Vekillere bakıyorum, teşkilatlara bakıyorum, il ve ilçe yöneticilerine bakıyorum, değişen hiçbir şey yok. Sanki seçimin bu şekilde sonuçlanmış olmasının sebebi tek başına Erdoğan’mış gibi davranıyorlar. Halbuki meselenin bu noktaya ulaşmış olmasının baş aktörü kendileri. Ama onlara sorarsanız hiçbir kusur ve kabahatleri yok. Tek sorumlu, tek suçlu ve tek kabahatli Cumhurbaşkanı Erdoğan.
Koskoca Cumhurbaşkanı kalkıyor, mesajı aldığını ifade edecek kadar büyük olgunluk gösteriyor ama yereldeki uzantılara bakıyorsunuz, kendilerinden hariç herkesi suçluyorlar maşallah. Bunu Erzurum özelinde söylemiyorum, tüm teşkilatlar için diyorum. Neredeyse tamamına yakını seçmeni suçluyor, “nankör” yakıştırması yapıyor. Kimisi emekliyi suçluyor, kimisi memuru, kimisi çalışanı suçluyor. Ama hiçbirisi de kalkıp kendi şımarıklığından bahsetmiyor mesela.

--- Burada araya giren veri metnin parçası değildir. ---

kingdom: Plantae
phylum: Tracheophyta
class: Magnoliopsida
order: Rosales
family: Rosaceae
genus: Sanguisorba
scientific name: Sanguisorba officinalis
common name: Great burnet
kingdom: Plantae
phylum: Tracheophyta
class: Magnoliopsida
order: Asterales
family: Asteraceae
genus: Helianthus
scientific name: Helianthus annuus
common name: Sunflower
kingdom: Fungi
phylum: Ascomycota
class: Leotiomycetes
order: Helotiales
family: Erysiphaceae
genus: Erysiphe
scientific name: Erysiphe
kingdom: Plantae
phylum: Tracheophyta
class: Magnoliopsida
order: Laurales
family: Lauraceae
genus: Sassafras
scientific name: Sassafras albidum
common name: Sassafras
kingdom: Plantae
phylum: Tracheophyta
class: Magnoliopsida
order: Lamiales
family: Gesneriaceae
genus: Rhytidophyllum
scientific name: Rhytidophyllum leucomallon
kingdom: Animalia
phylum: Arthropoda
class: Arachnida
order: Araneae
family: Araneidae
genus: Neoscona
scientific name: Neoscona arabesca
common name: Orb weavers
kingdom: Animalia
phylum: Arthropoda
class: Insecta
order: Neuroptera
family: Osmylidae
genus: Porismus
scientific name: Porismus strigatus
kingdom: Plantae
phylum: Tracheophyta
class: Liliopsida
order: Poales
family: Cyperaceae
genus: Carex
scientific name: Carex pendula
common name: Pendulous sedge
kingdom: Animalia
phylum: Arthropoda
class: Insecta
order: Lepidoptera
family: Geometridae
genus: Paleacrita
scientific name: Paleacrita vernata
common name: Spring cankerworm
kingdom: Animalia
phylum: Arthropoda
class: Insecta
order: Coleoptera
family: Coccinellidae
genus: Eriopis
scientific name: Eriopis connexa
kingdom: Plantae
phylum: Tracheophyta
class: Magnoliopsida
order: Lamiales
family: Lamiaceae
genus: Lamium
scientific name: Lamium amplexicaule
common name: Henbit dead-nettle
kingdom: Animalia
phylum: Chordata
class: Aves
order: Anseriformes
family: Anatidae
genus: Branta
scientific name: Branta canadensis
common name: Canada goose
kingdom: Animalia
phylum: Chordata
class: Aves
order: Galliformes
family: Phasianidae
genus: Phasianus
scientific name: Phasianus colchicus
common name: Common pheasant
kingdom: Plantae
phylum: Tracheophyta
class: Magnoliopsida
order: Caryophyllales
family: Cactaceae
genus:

Ben Erdoğan’ın samimiyetine inanıyorum, kendisine de güveniyorum. Tabi sesimi duyar mı duymaz mı bilmiyorum ama bu yok aklımla ona teşkilatlarını şikayet etmeyi büyük bir gereklilik olarak görüyorum. Sayın Cumhurbaşkanım, siz bu teşkilatlarla yol yürüyemezsiniz, çünkü 31 Mart seçim sonuçlarını şimdiden unuttular bile. Üstelik bu sonuçlara kendileri sebep oldukları halde.